Kino: Alle Menschen sind besser

Lustspiel oder Lehrstück: Hans Weingartners Mediensatire „Free Rainer“ startet im Kino. Moritz Bleibtreu spielt darin einen erfolgsverwöhnten TV-Produzenten. Eine brisante Abrechnung.

Eine Revolution, das wäre doch was. „Die Quotenrevolution geht weiter“, steht im Tagesspiegel, und die Leser freuen sich wie verrückt, weil die Deutschen im Fernsehen keinen Trash mehr gucken, sondern Reportagen, Fassbinder-Filme und Kultursendungen. Tolle Neuigkeit, die da in einer Szene von „Free Rainer“ in unserem Blatt nachzulesen ist. Auch andere Zeitungen verkünden in großen Lettern das Ende des TV-Terrors. „Deutschland schaltet ab“ oder „Hirn an, Glotze aus!“ lauten die Schlagzeilen.

Ach ja, schön wär’s.
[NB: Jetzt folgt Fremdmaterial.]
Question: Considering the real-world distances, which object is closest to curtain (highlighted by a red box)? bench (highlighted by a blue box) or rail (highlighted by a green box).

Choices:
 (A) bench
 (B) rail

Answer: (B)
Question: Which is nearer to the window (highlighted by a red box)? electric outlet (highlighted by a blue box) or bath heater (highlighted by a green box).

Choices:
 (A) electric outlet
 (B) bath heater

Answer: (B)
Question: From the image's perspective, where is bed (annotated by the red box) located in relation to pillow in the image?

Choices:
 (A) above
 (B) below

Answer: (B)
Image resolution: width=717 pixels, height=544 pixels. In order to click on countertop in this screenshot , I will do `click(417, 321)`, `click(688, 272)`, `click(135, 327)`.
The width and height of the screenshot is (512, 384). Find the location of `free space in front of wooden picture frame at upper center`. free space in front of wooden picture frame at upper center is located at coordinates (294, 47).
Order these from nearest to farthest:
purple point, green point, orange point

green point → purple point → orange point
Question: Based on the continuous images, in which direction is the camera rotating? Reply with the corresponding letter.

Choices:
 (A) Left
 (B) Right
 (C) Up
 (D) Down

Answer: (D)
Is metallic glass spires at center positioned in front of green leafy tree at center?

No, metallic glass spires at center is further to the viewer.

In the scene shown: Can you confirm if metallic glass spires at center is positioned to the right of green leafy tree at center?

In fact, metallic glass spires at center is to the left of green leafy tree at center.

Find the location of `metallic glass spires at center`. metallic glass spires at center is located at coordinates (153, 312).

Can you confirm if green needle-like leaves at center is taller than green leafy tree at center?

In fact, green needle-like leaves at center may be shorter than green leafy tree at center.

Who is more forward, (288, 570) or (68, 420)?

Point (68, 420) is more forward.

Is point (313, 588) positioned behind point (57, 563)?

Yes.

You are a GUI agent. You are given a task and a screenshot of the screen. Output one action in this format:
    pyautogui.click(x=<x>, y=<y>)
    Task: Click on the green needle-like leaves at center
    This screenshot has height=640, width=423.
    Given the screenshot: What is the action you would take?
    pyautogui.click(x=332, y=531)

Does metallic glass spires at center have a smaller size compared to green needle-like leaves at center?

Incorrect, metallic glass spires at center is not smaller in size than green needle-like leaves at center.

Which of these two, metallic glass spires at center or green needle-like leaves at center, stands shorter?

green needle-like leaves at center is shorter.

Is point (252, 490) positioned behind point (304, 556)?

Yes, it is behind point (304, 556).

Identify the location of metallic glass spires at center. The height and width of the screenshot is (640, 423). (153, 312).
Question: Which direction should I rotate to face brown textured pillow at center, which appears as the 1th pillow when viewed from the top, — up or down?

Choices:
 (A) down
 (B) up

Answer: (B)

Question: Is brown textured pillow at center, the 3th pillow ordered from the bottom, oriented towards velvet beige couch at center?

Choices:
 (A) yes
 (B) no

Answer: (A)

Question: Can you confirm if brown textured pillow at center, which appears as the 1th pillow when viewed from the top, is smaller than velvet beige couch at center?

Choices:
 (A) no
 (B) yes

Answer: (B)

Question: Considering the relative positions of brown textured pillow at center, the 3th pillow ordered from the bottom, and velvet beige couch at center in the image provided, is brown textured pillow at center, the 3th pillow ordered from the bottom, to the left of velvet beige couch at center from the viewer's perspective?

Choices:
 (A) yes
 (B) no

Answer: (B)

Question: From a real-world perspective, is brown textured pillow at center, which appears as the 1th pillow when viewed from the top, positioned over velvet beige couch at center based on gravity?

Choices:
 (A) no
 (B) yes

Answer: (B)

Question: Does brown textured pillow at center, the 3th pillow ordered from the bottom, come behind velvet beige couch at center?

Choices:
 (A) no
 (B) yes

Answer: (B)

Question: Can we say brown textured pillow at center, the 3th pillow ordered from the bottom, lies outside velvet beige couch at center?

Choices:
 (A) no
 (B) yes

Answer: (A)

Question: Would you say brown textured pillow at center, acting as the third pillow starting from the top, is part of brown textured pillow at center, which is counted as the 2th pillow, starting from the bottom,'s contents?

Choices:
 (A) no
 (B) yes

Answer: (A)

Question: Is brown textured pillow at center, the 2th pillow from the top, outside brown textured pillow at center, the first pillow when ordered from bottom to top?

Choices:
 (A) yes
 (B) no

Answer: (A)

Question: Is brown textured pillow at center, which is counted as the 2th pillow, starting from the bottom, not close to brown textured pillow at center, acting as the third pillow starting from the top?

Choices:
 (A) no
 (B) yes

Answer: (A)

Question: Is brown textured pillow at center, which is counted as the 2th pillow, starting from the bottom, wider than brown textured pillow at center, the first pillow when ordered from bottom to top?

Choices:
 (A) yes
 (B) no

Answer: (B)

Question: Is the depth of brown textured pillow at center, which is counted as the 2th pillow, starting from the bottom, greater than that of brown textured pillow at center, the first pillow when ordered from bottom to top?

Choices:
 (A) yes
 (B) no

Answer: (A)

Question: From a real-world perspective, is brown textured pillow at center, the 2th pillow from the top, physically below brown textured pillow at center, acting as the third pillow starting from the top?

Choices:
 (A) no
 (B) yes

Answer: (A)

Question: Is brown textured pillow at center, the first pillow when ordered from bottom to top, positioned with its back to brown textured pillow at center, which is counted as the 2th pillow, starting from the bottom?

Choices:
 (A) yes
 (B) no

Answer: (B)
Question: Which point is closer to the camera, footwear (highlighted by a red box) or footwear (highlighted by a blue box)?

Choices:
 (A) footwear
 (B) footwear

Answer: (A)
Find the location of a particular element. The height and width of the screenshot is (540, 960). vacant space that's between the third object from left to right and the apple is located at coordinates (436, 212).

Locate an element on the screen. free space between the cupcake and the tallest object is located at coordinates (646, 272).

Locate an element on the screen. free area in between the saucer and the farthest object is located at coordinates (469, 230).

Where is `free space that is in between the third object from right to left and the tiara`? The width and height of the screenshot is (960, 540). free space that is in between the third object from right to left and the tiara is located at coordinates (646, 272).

War man doch erst am Wochenende wieder bei „Wetten, dass. .?“ hängen geblieben und hatte dem Mann zugeschaut, der den Eimer schneller auszuschlabbern versuchte als sein Hund. Was für ein Müll! Aber geguckt hat man’s doch, halb belustigt, halb konsterniert, und hat hinterher überlegt, ob man den Feierabend nicht mal wieder mit einem guten Buch zubringen sollte ...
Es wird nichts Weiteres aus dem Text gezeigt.